- [Parts of the exercise]
1 > In the award announcement, what sum of money came with the Award?
2 > Update the award announcement, starting with "Cat Byers wins" and going on through "in nineteenth-century Paris!", so that "young writers" replaces "younger writers".

- [Extracted text]
Cat Byers wins the Elizabeth Longford Brief Lives 2025 Award for younger writers
We are thrilled to announce that Cat Byers has won the Elizabeth Longford Brief Lives 2025 Award for younger writers with an essay on Clovis Pierre, poet and city morgue official in nineteenth-century Paris!
Professor Sir Simon Schama presented Catriona Byers, who recently completed a PhD at King’s College London, with the £2000 Award at the Elizabeth Longford Night of History this evening on 26th January, at the National Portrait Gallery. Her winning essay will be published in a forthcoming issue of the online Times Literary Supplement.

- [Entries supplied]

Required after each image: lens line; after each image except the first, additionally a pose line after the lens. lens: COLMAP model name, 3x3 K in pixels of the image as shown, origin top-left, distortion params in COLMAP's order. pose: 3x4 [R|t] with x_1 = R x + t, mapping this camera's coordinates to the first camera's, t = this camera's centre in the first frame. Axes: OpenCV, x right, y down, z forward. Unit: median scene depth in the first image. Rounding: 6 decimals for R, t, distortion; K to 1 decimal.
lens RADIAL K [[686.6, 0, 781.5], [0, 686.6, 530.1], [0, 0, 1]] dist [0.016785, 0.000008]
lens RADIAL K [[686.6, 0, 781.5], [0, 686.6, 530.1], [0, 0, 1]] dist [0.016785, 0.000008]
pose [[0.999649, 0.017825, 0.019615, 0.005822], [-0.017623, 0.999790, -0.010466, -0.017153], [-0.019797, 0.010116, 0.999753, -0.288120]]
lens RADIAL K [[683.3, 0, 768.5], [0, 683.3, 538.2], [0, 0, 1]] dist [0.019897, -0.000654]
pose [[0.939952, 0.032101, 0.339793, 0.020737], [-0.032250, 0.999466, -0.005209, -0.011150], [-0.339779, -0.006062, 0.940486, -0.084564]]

* * *

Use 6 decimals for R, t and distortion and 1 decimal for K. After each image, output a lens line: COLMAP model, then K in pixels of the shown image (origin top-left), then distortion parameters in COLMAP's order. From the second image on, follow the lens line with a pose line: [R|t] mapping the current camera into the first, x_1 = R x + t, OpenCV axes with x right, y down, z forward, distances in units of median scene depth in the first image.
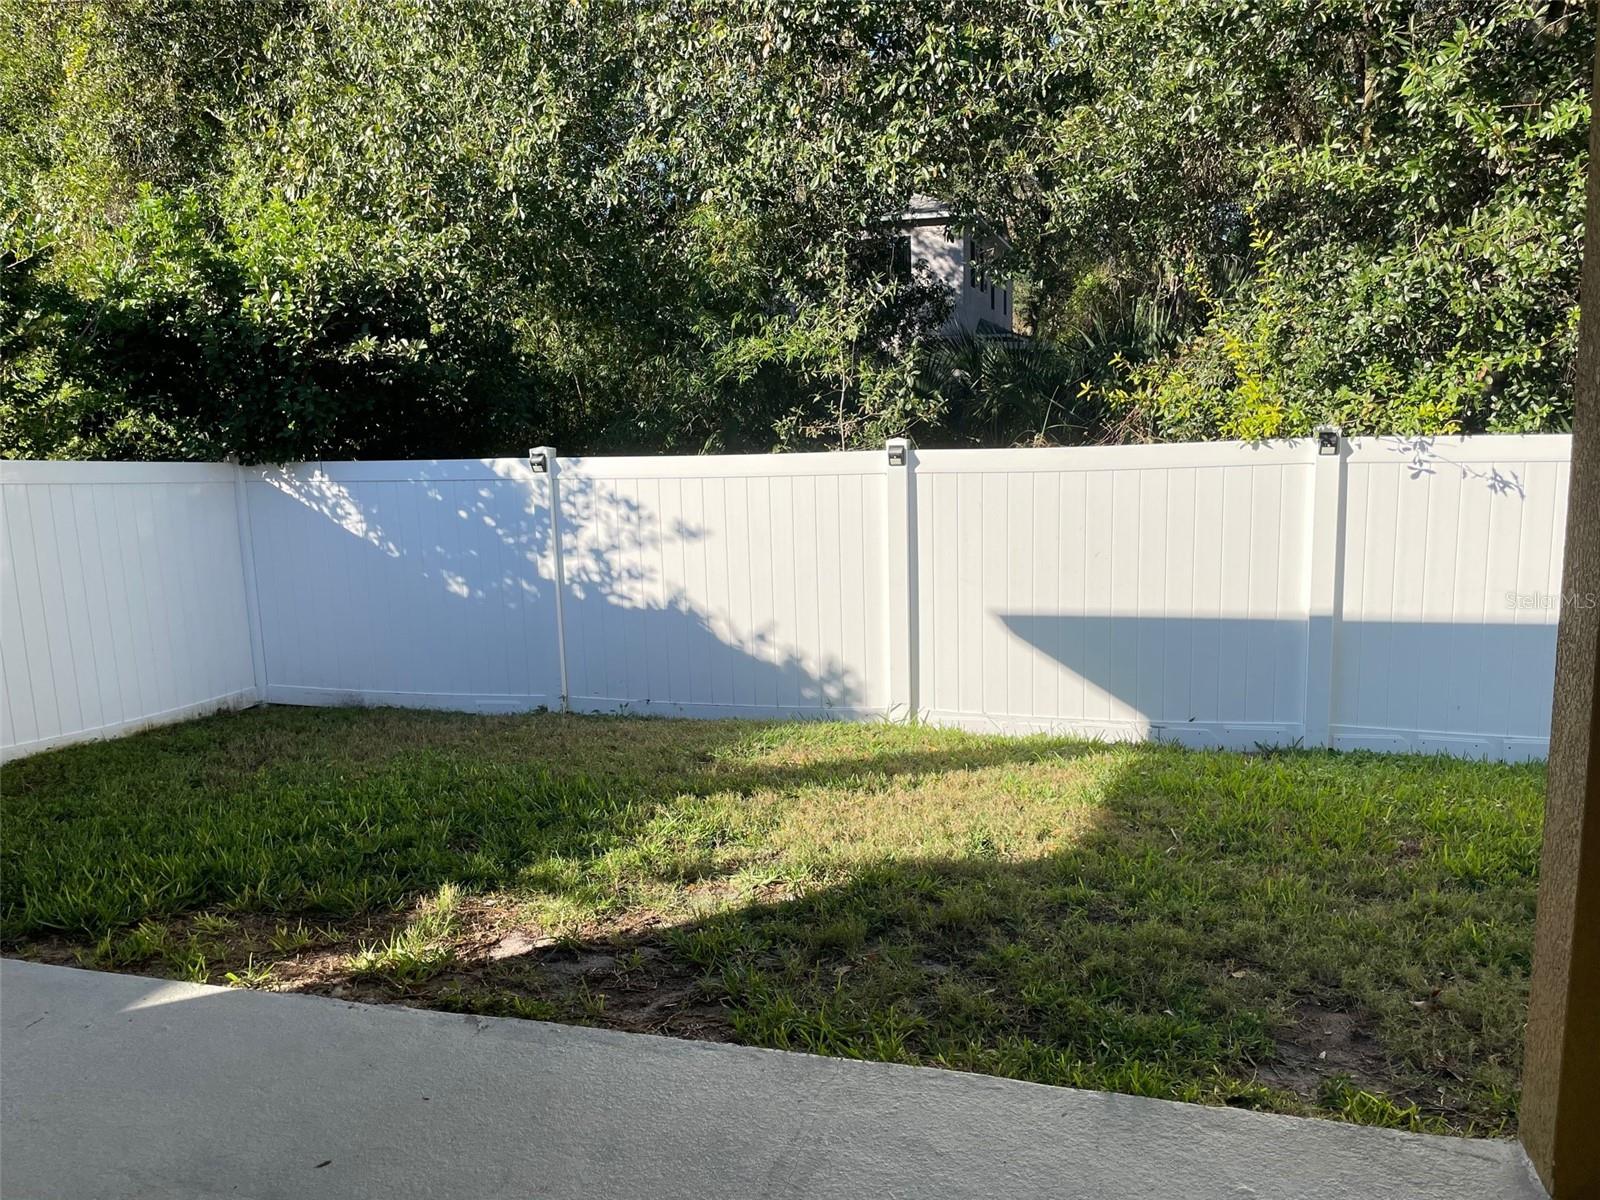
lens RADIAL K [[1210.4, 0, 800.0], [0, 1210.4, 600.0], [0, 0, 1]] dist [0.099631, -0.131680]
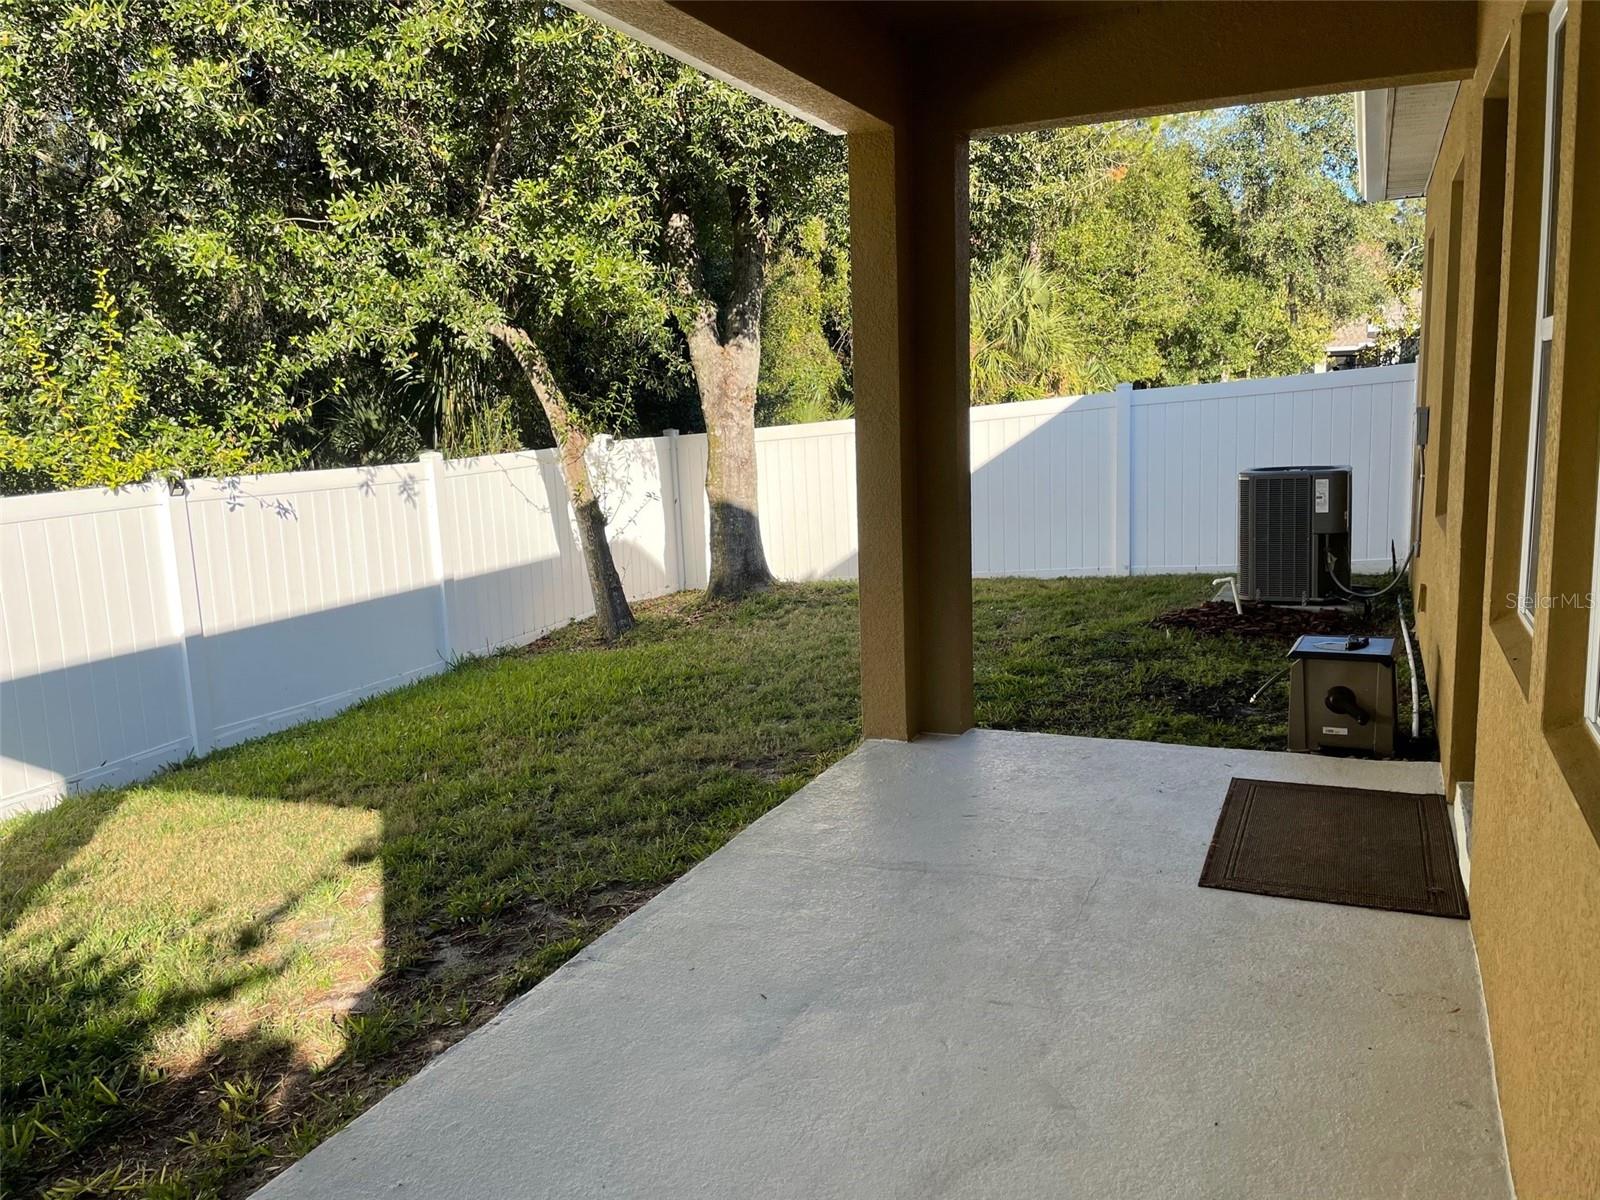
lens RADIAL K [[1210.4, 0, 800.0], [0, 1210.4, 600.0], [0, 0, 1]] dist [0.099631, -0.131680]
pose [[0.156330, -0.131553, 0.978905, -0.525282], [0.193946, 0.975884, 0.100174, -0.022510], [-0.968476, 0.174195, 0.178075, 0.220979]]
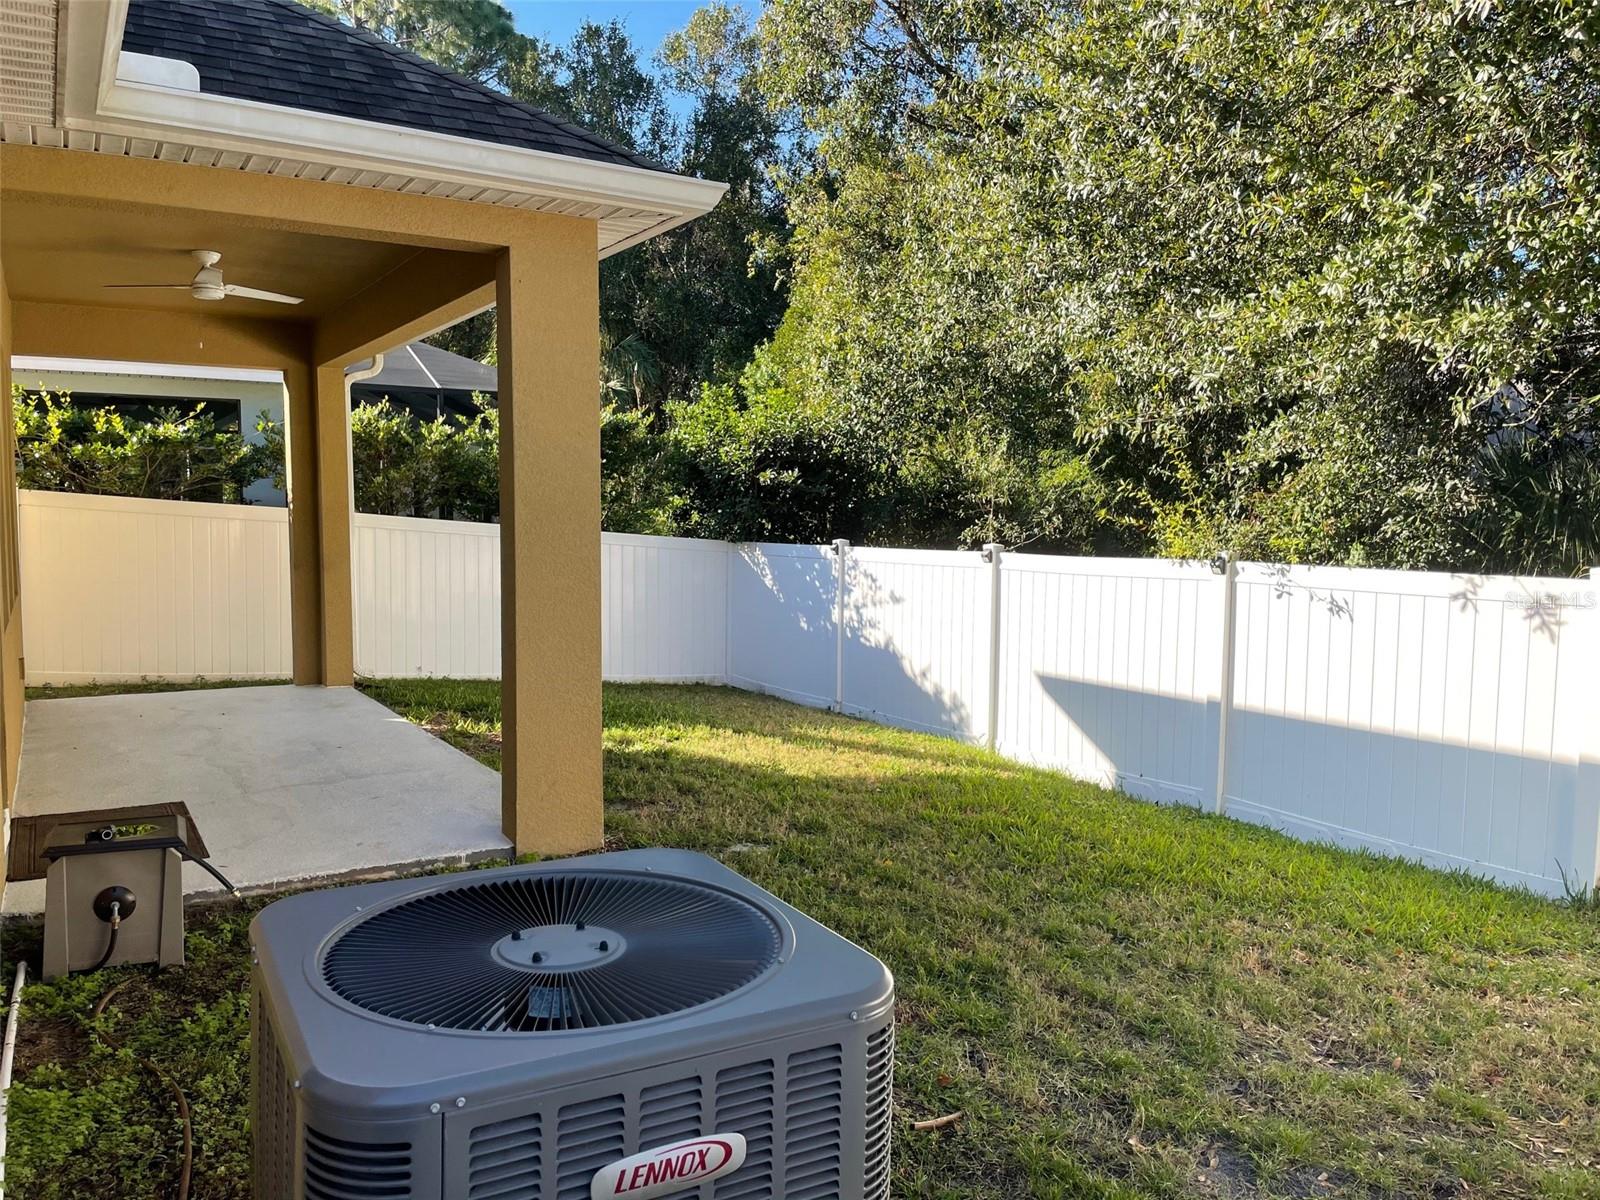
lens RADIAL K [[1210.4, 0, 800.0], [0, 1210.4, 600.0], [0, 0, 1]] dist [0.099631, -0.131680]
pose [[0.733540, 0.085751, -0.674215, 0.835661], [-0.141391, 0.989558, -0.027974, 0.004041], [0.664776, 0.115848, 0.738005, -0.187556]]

- [Replies]
1 > £2000

2 >
Cat Byers wins the Elizabeth Longford Brief Lives 2025 Award for young writers
We are thrilled to announce that Cat Byers has won the Elizabeth Longford Brief Lives 2025 Award for young writers with an essay on Clovis Pierre, poet and city morgue official in nineteenth-century Paris!